Food scientists have found a way to eat bean-filled food like
curries and salads with far fewer episodes of flatulence. Indian
researchers have discovered that blasting some beans with gamma
rays can help oust most of the chemicals that make people
'uncomfortable', the New Scientist reports this week.

Food scientists have found a way to eat bean-filled food like curries and salads with far fewer episodes of flatulence. Indian researchers have discovered that blasting some beans with gamma rays can help oust most of the chemicals that make people 'uncomfortable'​, the New Scientist reports this week.

Bacteria in the large intestine produce the accumulation of gas that causes flatulence. When these bugs consume certain types of carbohydrates, called oligosaccharides, they produce a mix of gases that includes methane and certain sulphur-containing gases. On average, adults produce four to five litres of gas a day, and beans are the vegetables most commonly associated with excess wind. That is because up to 60 per cent of their carbohydrates are oligosaccharides.

Jammala Machaiah and Mrinal Pednekar in the food-science lab at the Bhabha Atomic Research Centre in Trombay, India, investigated the effect of radiation on the levels of these carbohydrates in various pulses common in the Indian diet, including mung beans, chickpeas, black-eyed beans and red kidney beans.

Using standard food irradiation technology, they irradiated some samples of each with a low-intensity gamma-ray beam, and other samples with a beam three times as strong. They then gave the beans the typical two-day soaking in cold water that people use before cooking the beans.

The researchers report in a paper to be published in the journal Food Chemistry​ that the initial irradiation slightly reduced levels of oligosaccharides. But the further reduction that occurs naturally with soaking was dramatically accelerated in the irradiated beans, especially black-eyed beans.

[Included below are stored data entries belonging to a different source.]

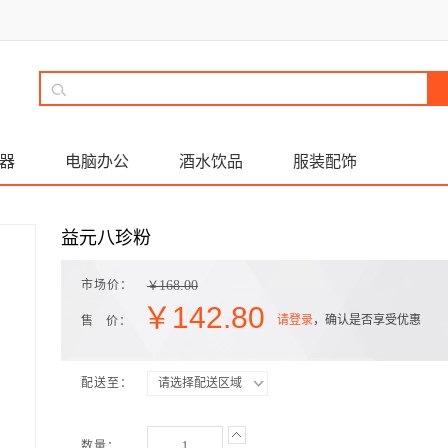
器
电脑办公
酒水饮品
服装配饰
益元八珍粉
市场价：
168.00
￥
￥
142.80
请登录
，确认是否享受优惠
售 价：
配送至：
请选择配送区域
数量：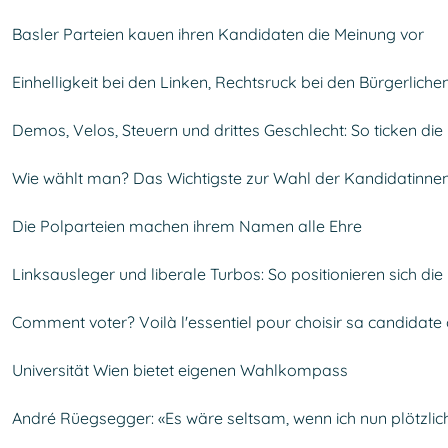
Basler Parteien kauen ihren Kandidaten die Meinung vor
Einhelligkeit bei den Linken, Rechtsruck bei den Bürgerliche
Demos, Velos, Steuern und drittes Geschlecht: So ticken die
Wie wählt man? Das Wichtigste zur Wahl der Kandidatinne
Die Polparteien machen ihrem Namen alle Ehre
Linksausleger und liberale Turbos: So positionieren sich die
Comment voter? Voilà l'essentiel pour choisir sa candidate
Universität Wien bietet eigenen Wahlkompass
André Rüegsegger: «Es wäre seltsam, wenn ich nun plötzli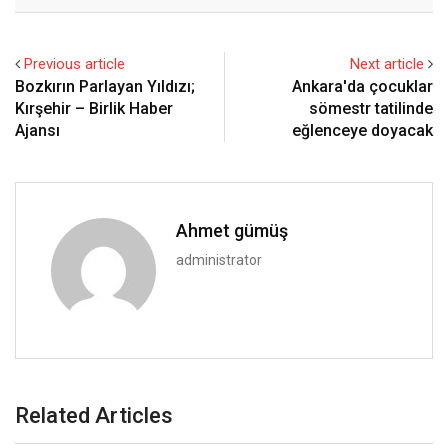
Email
Previous article
Next article
Bozkırın Parlayan Yıldızı;
Ankara'da çocuklar
Kırşehir – Birlik Haber
sömestr tatilinde
Ajansı
eğlenceye doyacak
Ahmet gümüş
administrator
Related Articles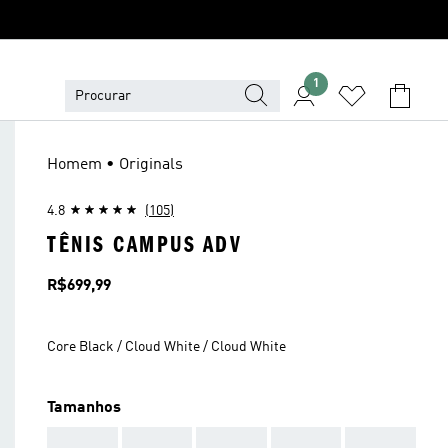
1
Homem • Originals
4.8
(105)
TÊNIS CAMPUS ADV
Preço
R$699,99
Core Black / Cloud White / Cloud White
Tamanhos
AAA
AAA
AAA
AAA
AAA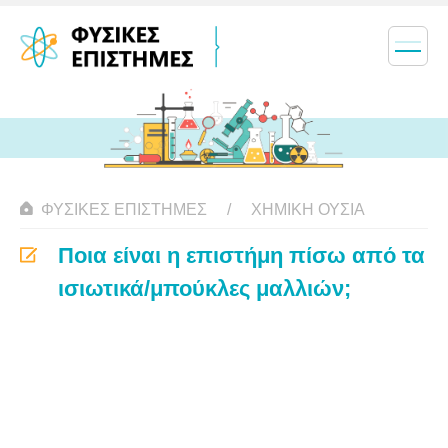
ΦΥΣΙΚΈΣ ΕΠΙΣΤΉΜΕΣ
ΧΗΜΙΚΉ ΟΥΣΊΑ
Ποια είναι η επιστήμη πίσω από τα
ισιωτικά/μπούκλες μαλλιών;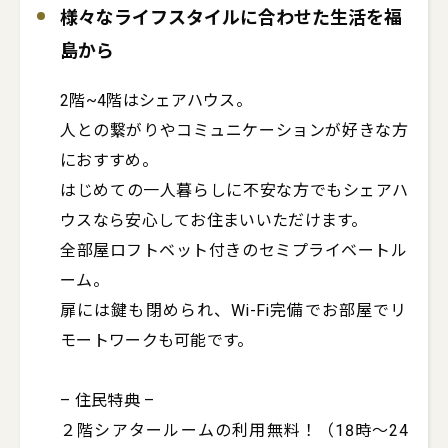
様々なライフスタイルに合わせた生活を福
島から
2階~4階はシェアハウス。

人との繋がりやコミュニケーションが好きな方
におすすめ。

はじめての一人暮らしに不安な方でもシェアハ
ウスなら安心してお住まいいただけます。

全部屋ロフトベット付きのセミプライベートル
ーム。

扉には鍵も閉められ、Wi-Fi完備でお部屋でリ
モートワークも可能です。

– 住民特典 –

２階シアタールームの利用無料！（18時〜24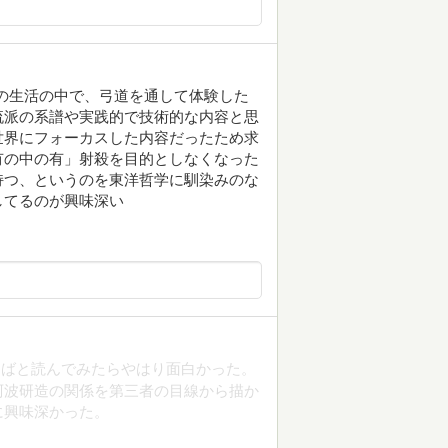
での生活の中で、弓道を通して体験した
流派の系譜や実践的で技術的な内容と思
世界にフォーカスした内容だったため求
有の中の有」射殺を目的としなくなった
持つ、というのを東洋哲学に馴染みのな
してるのが興味深い
らばと読んでみたらやはり面白かった。
阿波研造の関係を第三者の目線から描か
に興味深かった。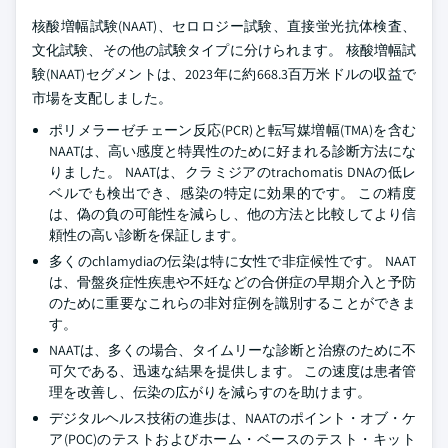
核酸増幅試験(NAAT)、セロロジー試験、直接蛍光抗体検査、
文化試験、その他の試験タイプに分けられます。 核酸増幅試
験(NAAT)セグメントは、2023年に約668.3百万米ドルの収益で
市場を支配しました。
ポリメラーゼチェーン反応(PCR)と転写媒増幅(TMA)を含む
NAATは、高い感度と特異性のために好まれる診断方法にな
りました。 NAATは、クラミジアのtrachomatis DNAの低レ
ベルでも検出でき、感染の特定に効果的です。 この精度
は、偽の負の可能性を減らし、他の方法と比較してより信
頼性の高い診断を保証します。
多くのchlamydiaの伝染は特に女性で非症候性です。 NAAT
は、骨盤炎症性疾患や不妊などの合併症の早期介入と予防
のために重要なこれらの非対症例を識別することができま
す。
NAATは、多くの場合、タイムリーな診断と治療のために不
可欠である、迅速な結果を提供します。 この速度は患者管
理を改善し、伝染の広がりを減らすのを助けます。
デジタルヘルス技術の進歩は、NAATのポイント・オブ・ケ
ア(POC)のテストおよびホーム・ベースのテスト・キット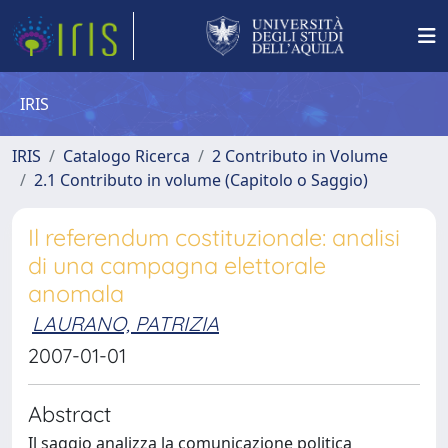
IRIS
IRIS
Catalogo Ricerca
2 Contributo in Volume
2.1 Contributo in volume (Capitolo o Saggio)
Il referendum costituzionale: analisi
di una campagna elettorale
anomala
LAURANO, PATRIZIA
2007-01-01
Abstract
Il saggio analizza la comunicazione politica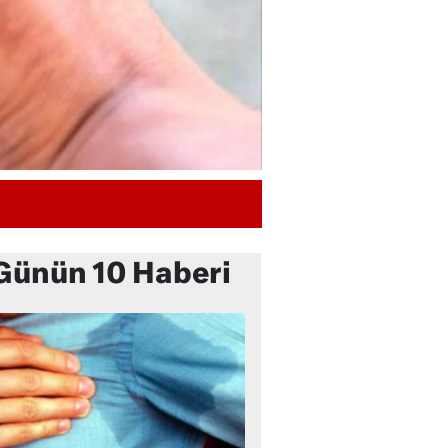
Günün 10 Haberi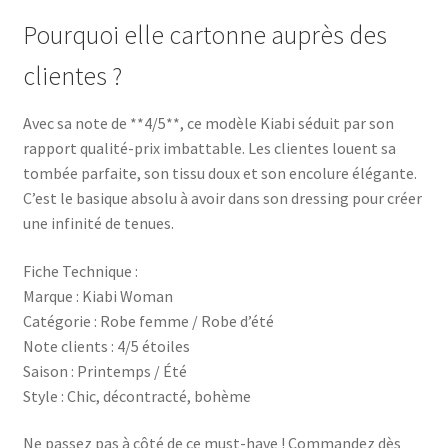
Pourquoi elle cartonne auprès des
clientes ?
Avec sa note de **4/5**, ce modèle Kiabi séduit par son
rapport qualité-prix imbattable. Les clientes louent sa
tombée parfaite, son tissu doux et son encolure élégante.
C’est le basique absolu à avoir dans son dressing pour créer
une infinité de tenues.
Fiche Technique :
Marque : Kiabi Woman
Catégorie : Robe femme / Robe d’été
Note clients : 4/5 étoiles
Saison : Printemps / Été
Style : Chic, décontracté, bohème
Ne passez pas à côté de ce must-have ! Commandez dès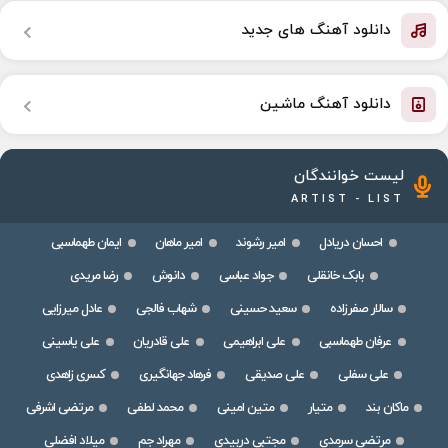
دانلود آهنگ های جدید
دانلود آهنگ ماشین
لیست خوانندگان
ARTIST - LIST
احسان دریادل
امیر رشوند
امیر ماهان
ایمان طهماسبی
بابک خانقلی
جواد عباسی
دانوش
رضا مریدی
سالار صفرزاده
سعید حسینی
شهاب فالجی
عادل میرزایی
عرفان طهماسبی
علی ابراهیمی
علی قادریان
علی یاسینی
علی سفلی
علی صدیقی
فرهاد جهانگیری
کسری زاهدی
ماکان بند
متیار
متین امینی
محمد لطفی
مرتضی اشرفی
مرتضی سرمدی
مجتبی دربیدی
مهراد جم
میلاد افضلی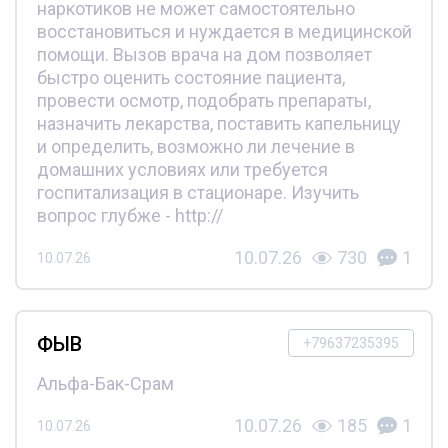
наркотиков не может самостоятельно
восстановиться и нуждается в медицинской
помощи. Вызов врача на дом позволяет
быстро оценить состояние пациента,
провести осмотр, подобрать препараты,
назначить лекарства, поставить капельницу
и определить, возможно ли лечение в
домашних условиях или требуется
госпитализация в стационаре. Изучить
вопрос глубже - http://
10.07.26
730
1
10.07.26
ФЫВ
+79637235395
Альфа-Бак-Срам
10.07.26
185
1
10.07.26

After two days' soaking, the low dosage of radiation reduced oligosaccharides in mung beans by 70 per cent, and the high dose by 80 per cent, compared with a drop of only 35 per cent in soaked beans that had not been irradiated.

Current legislation in Europe means that food can only be irradiated under licence, and the treated food has to be marked. Irradiation extends the shelf life of herbs and spices by killing the bacteria that make them rot.